Two phase II studies, of neratinib combined with trastuzumab in HER2m patients in first or successive therapy lines (NCT01953926) and of neratinib with temsirolimus (NCT01827267), have reported ORRs of 17% and 19%, respectively[46]. Zhou et al[47] explored the efficacy of pyrotinib in monotherapy, reporting an ORR of 30%, median PFS of 6.9 mo, and overall survival (OS) of 14.4 mo; the main toxicity, as with other HER2-targeting TKIs such as neratinib and lapatinib, was diarrhoea. In the phase II ZENITH20 trial of poziotinib, another pan-HER TKI, for the HER2m treatment the ORR was 28%, PFS was 5.5 mo, and the toxicity profile was similar to that for pyrotinib[48].

In addition to the HER2 TKIs, also being evaluated in this setting are antibody-drug conjugates such as T-DM1 and trastuzumab deruxtecan (DS-8201, T-Dxd). Peters et al[49]. explored responses to TDM-1 in 49 patients with IHC2+/3+ overexpression, reporting no response for the IHC2+ cohort and 4 PRs for the IHC3+ cohort (20%). Better data is available for trastuzumab deruxtecan. For 42 patients with HER2m in the DESTINY-Lung01 cohort, the ORR was 62%, PFS was 14 mo; median OS was not achieved, while OS was 24.5% in the IHC2+/3+ overexpression cohorts[50].

To confirm the PFS benefit, a phase III trial of pyrotinib vs docetaxel called PYRAMID-1 (NCT04447118) is ongoing.

CONCLUSION

Compared to traditional chemotherapy, the improved TKI targeting of EGFR mutations and ALK/ROS1 translocations has led to significant efficacy and quality of life improvements in the management of patients with NSCLC. While this subgroup of patients inevitably develops resistance to TKIs, this can be overcome by developing new next-generation TKIs or drugs aimed at overcoming resistance from the outset or from the time of discovery[51,52].

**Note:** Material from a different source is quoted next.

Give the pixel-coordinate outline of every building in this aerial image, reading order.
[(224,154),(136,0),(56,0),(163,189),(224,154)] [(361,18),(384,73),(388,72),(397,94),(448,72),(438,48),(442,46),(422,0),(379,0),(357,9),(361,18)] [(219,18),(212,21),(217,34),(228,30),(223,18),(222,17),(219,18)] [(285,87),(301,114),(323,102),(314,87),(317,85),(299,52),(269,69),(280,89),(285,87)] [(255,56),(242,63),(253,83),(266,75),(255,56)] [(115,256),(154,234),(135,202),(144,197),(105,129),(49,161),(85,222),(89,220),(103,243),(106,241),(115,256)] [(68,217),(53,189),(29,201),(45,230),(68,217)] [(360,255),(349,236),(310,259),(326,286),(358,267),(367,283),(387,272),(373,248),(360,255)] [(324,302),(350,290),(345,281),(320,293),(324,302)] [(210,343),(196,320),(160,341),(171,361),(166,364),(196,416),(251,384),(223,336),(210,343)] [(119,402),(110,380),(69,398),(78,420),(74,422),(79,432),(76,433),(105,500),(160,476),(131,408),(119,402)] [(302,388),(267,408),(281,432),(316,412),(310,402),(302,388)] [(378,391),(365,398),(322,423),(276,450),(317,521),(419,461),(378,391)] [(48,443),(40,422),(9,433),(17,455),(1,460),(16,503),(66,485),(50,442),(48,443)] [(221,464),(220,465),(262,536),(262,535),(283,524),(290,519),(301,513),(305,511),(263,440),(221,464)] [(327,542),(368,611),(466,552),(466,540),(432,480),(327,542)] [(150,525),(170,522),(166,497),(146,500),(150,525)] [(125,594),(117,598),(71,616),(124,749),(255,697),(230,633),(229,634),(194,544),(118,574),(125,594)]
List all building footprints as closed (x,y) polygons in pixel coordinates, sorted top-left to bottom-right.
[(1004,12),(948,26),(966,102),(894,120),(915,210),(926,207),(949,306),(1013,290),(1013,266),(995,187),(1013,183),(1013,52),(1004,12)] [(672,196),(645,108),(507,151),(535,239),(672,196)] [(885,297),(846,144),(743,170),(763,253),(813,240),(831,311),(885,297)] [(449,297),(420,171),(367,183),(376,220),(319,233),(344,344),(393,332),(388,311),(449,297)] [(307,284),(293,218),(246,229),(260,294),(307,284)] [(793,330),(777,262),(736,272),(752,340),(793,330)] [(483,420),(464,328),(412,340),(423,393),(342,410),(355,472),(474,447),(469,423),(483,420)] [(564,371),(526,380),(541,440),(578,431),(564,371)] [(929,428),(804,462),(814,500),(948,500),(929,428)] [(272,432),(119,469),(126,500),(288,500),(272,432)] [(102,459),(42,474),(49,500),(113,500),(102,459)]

These developments may also be transferable to the treatment of patients with other molecular alterations of BRAF, KRAS, RET, MET, NTRK and HER2. As can be seen above, a growing number of drugs and combinations are becoming available that target these alterations, often producing a significant improvement in response and survival rates.

Given the many common and rare molecular alterations in NSCLC, full-panel multigene NGS is recommended rather than gene-by-gene sequencing, as not only is it more cost-effective, it allows patients with a target to be easily identified and treated, whether with an approved drug or in a clinical trial of a promising drug[53-55].